Impact: Overlaps I/O with computation, higher throughput

Real-World Results

These optimizations delivered measurable improvements to FC-Redirect:

OptimizationImpact
Hot/cold data splitting3x faster lookups
Per-thread counters50x less contention
Object pooling20x faster allocation
Batched I/O100x faster writes
SIMD hash function8x faster hashing
Branch elimination40% speedup

Overall system impact:

  • Throughput: 2.9M → 4.2M packets/sec (+45%)
  • Latency: 2.0μs → 1.4μs P99 (-30%)
  • CPU utilization: 65% → 45% (-31%)

The Optimization Checklist

When optimizing code:

  1. ☐ Profile to find actual bottleneck
  2. ☐ Optimize algorithm first (O(n²) → O(n log n))
  3. ☐ Optimize data structures (cache-friendly layout)
  4. ☐ Reduce memory allocations (pooling, stack allocation)
  5. ☐ Minimize lock contention (per-thread data, RCU)
  6. ☐ Batch I/O operations
  7. ☐ Help the compiler (restrict, likely/unlikely)
  8. ☐ Consider SIMD (only for data-parallel operations)
  9. ☐ Measure improvement (verify optimization worked)
  10. ☐ Document why (future maintainers need context)

Conclusion

Optimization is a systematic process:

  1. Measure (profile)
  2. Understand (analyze bottleneck)
  3. Optimize (apply technique)
  4. Verify (measure again)

The techniques in this post are proven to work in production.
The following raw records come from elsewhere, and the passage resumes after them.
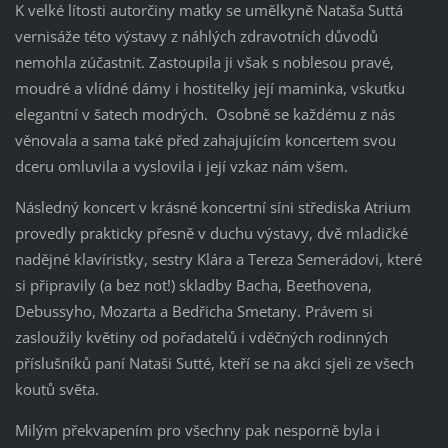
K velké lítosti autorčiny matky se umělkyně Nataša Suttá
vernisáže této výstavy z náhlých zdravotních důvodů
nemohla zúčastnit. Zastoupila ji však s noblesou pravé,
moudré a vlídné dámy i hostitelky její maminka, vskutku
elegantní v šatech modrých. Osobně se každému z nás
věnovala a sama také před zahajujícím koncertem svou
dceru omluvila a vyslovila i její vzkaz nám všem.
Následný koncert v krásné koncertní síni střediska Atrium
provedly prakticky přesně v duchu výstavy, dvě mladičké
nadějné klavíristky, sestry Klára a Tereza Semerádovi, které
si připravily (a bez not!) skladby Bacha, Beethovena,
Debussyho, Mozarta a Bedřicha Smetany. Právem si
zasloužily květiny od pořadatelů i vděčných rodinných
příslušníků paní Nataši Sutté, kteří se na akci sjeli ze všech
koutů světa.
Milým překvapením pro všechny pak nesporně byla i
But remember: correctness first, then optimize. Fast and wrong is useless.

After two years of optimization work, the biggest lesson is this: measure, don’t guess. Every hour spent profiling saves days of optimizing the wrong thing.

Optimization is a craft. These techniques are tools. Use them wisely.